Generics allow you to specify wildcards. <?> is an unbounded wildcard that means any type. <? extends Object> is an upper bound that means any type that is Object or extends it. <? extends MyInterface> means any type that implements MyInterface. <? super Number> is a lower bound that means any type that is Number or a super class. A compiler error results from code that attempts to add an item in a list with an unbounded or upper-bounded wildcard

A super class as I understand, is a parent of Number. But then, why cannot one do this?

import java.util.ArrayList;
import java.util.List;

public class Bewildered {
    static class A {}
    static class B extends A {}
    static class C extends B {}

    public static void main(String[] args) {
        List<? super B> listBs = new ArrayList<>();
        listBs.add(new A());
    }
}

compile error:

java: incompatible types: Bewildered.A cannot be converted to capture#1 of ? super Bewildered.B

Answer 1

Because you're thinking about what generics means in the wrong way.

List<? super B> does not mean: "A list that contains Bs or anything that is a supertype of B".

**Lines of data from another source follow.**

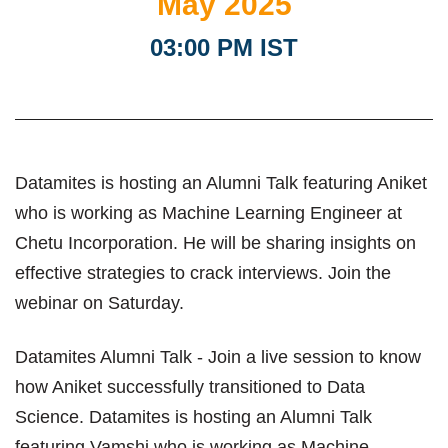
May 2025
03:00 PM IST
Datamites is hosting an Alumni Talk featuring Aniket
who is working as Machine Learning Engineer at
Chetu Incorporation. He will be sharing insights on
effective strategies to crack interviews. Join the
webinar on Saturday.
Datamites Alumni Talk - Join a live session to know
how Aniket successfully transitioned to Data
Science. Datamites is hosting an Alumni Talk
featuring Vamshi who is working as Machine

Because that would be utterly useless. Object is a supertype of B. All things are objects. So it's a list of absolutely anything, there's absolutely nothing useful about this list.

No, what List<? super B> means: There is a type. A specific type. It's just.. this code doesn't know what it is. We do know that it is either B or some supertype of B. (So, it's B, or A, or Object, we don't know. The caller picked one of these 3 types). This list is constrained; it cannot contain anything that is not this unknown type.

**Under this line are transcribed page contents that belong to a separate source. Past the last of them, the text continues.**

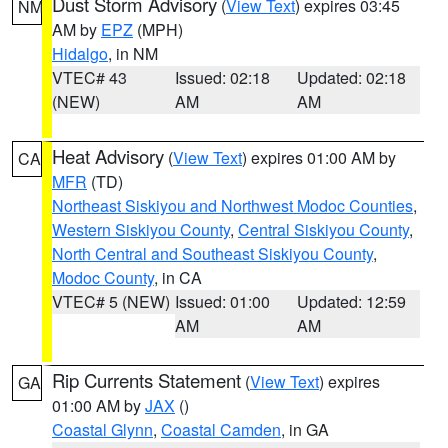
Dust Storm Advisory
(
View Text
) expires 03:45
NM
AM by
EPZ
(MPH)
Hidalgo
, in NM
VTEC# 43
Issued: 02:18
Updated: 02:18
(NEW)
AM
AM
Heat Advisory
(
View Text
) expires 01:00 AM by
CA
MFR
(TD)
Northeast Siskiyou and Northwest Modoc Counties
,
Western Siskiyou County
,
Central Siskiyou County
,
North Central and Southeast Siskiyou County
,
Modoc County
, in CA
VTEC# 5 (NEW)
Issued: 01:00
Updated: 12:59
AM
AM
Rip Currents Statement
(
View Text
) expires
GA
01:00 AM by
JAX
()
Coastal Glynn
,
Coastal Camden
, in GA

The point is, you can do this:

List<B> bees = new ArrayList<B>();
List<? super B> list = bees; // legal!
list.add(new A()); // um...
B bee = bees.get(0); // oh no!

See how this goes wrong? There's only one list here - bees and list are both just variables that refer to the exacrt same list. So you if you call list.add, you're modifying the one list that both bees and list are pointing at, so you also add it to bees.

So what's the point of <? super B>?

You can call .add(new B()). Because that works for all legal choices. Whatever the caller picked - if they gave you a List<B>, it works. If it's a List<A>, works. List<Object>? Still acceptable.

No other types fit the bill for <? super B>, so we've exhausted the options: They all 'work out'.